Bien entendu, Iry ne risquait rien. Quoiqu'il semblât quelque peu suspicieux, par certains égards, il lui apparaissait en même temps comme quelqu'un de passablement moins agressif et emporté que le restant de sa race. Était-ce parce qu'il était un Crache-cendres ? Non, cela n'avait aucun sens. Les Eradrins avaient le sang chaud, c'était un fait. Des millénaires d'une éducation dans ce sens devait bien déteindre sur même le plus incompétent des Crache-cendre. Peut-être cet homme avait-il voyagé, se mêlant aux autres races, empruntant à leur mentalité pour se forger une personnalité plus mesurée que ne le suggérait son ascendance. Lui-même comprenait qu'on puisse étouffer dans le carcan des archétypes. Il avait connu parmi les siens des furieux dont la fougue égalait celle des Eradrins, de fins esprits et de maudits conspirateurs qu'on eut crû élevés par les Ondaliens, et des rêveurs patentés qui auraient connu leur bonheur en Altheria. Pour ceux-là, la vie était souvent bien dure, et la division de la société en caste n'arrangeait rien. Sa famille en était le parfait exemple. Quant au fait qu'Iry se montre différent, et bien... c'était préférable, en un sens. Son aventure avec Jathel Linandëis lui avait montré que le peuple du feu faisait parfois preuve de plus de courage et d'honneur que de bon sens. Et il sentait qu'il n'aurait pas à s'inquiéter de pareils excès aux côtés d'Iry. Cela, peut-être plus que tout le reste, expliquait la confiance qu'il lui accordait. Et en même temps les réserves qu'il conservait à son égard.
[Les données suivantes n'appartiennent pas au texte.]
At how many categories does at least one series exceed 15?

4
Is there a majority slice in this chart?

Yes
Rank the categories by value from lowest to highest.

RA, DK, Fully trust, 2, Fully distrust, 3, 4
Et bien, dit-il, je n'y vois aucun inconvénient. Si peu de temps après le lever, il n'est pas sage d'ingurgiter des boissons alcoolisés. Un thé sera très bien, oui. Et puis nous pourrons parler sans être couverts par le bruit. Même si les salles communes des tavernes sont sans nul doute plus occupées en ce moment par des soulards assommés au cours de quelque bagarre et d'ivrognes assoupis que de joyeux, mais beuglants, fêtards. Vous pourrez m'entretenir de ce que je pourrais ignorer. Et je vous assure que bien des choses ne sont pas venues à ma connaissance. En retour, et si je juge que cela ne menace pas les intérêts de mon peuple ou la Paix des Quatre, je répondrai à vos questions. Cela dit, à moins que je ne me trompe, vous n'avez pas une tête à comploter, que ce soit contre moi ou qui que ce soit. Enfin bref, prenez les devants et guidez-moi jusqu'à votre salon de thé. Si je ne m'abuse, nous devrions y trouver votre ami. Si ce dernier est en prime Ondalien, nous formerons là une bien étrange compagnie pour les gens du coin.

Il fit un geste, signifiant à Iry de passer devant. Les choses suivaient leur cours. Il avait eu dans l'idée de faire une rencontre amicale, et il avait toujours cet espoir. Mais il se rendait compte en même temps qu'il était curieux de voir ce que pourrait lui demander l'Eradrin. Et, du fait de son patronyme, il commençait à entrapercevoir sur quoi se porterait ses interrogations... ou plutôt sur qui.